Jobnews by Indeed, c’est le podcast qui décrypte l’actualité de l’emploi.
Pour le gouvernement, le recul de l’âge légal de départ à la retraite est l’un des leviers « les plus efficaces » pour améliorer le maintien en emploi des seniors. Avec le passage progressif de 62 à 64 ans, l’exécutif a calculé que le nombre des 55 à 64 ans en emploi augmenterait de plus de 100 000 en 2025, trois fois plus en 2030. Conséquence, le taux d’emploi des plus de 60 ans gagnerait 2 points et 6 points respectivement pour atteindre 41,5 % à cet horizon.
D’après la dernière enquête de la DARES, consacrée aux séniors sur le marché du travail en 2021, le taux d’emploi de cette catégorie était de 56%, inférieur à celui de la moyenne de l’Union européenne, qui est de 60,5 %. À titre de comparaison, le taux d’emploi des séniors en Suède était de 76,9% il y a 2 ans.
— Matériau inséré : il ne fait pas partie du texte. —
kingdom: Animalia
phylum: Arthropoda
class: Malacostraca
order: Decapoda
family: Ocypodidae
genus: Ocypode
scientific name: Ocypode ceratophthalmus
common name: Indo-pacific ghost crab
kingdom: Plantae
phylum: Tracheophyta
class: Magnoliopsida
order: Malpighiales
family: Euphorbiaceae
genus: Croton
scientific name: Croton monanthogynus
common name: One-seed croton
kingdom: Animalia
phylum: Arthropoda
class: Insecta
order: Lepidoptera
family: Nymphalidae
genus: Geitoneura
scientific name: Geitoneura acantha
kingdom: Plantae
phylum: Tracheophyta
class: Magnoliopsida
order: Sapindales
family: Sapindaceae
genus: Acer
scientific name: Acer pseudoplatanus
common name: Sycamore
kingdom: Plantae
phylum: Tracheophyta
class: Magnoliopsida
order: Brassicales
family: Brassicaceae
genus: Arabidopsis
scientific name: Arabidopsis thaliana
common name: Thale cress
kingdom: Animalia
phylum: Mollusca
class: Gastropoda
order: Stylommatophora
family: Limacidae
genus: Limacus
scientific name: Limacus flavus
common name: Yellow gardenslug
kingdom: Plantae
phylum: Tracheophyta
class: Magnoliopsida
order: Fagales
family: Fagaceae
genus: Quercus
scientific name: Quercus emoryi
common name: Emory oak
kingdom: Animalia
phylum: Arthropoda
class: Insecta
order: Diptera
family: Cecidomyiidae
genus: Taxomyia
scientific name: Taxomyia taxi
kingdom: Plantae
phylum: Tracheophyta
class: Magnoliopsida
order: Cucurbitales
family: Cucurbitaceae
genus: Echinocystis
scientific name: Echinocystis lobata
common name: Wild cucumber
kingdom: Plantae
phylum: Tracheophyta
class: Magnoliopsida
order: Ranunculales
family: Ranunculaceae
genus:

Face à ce constat, que préconise Indeed pour favoriser le maintien plus longtemps dans l’emploi des séniors ? Face aux difficultés de recrutement des entreprises, est-ce que finalement pour les séniors, ce n’est pas la bonne nouvelle ? Les entreprises vont devoir par la force des choses se tourner vers cette population, et son taux d’emploi devrait donc continuer d’augmenter.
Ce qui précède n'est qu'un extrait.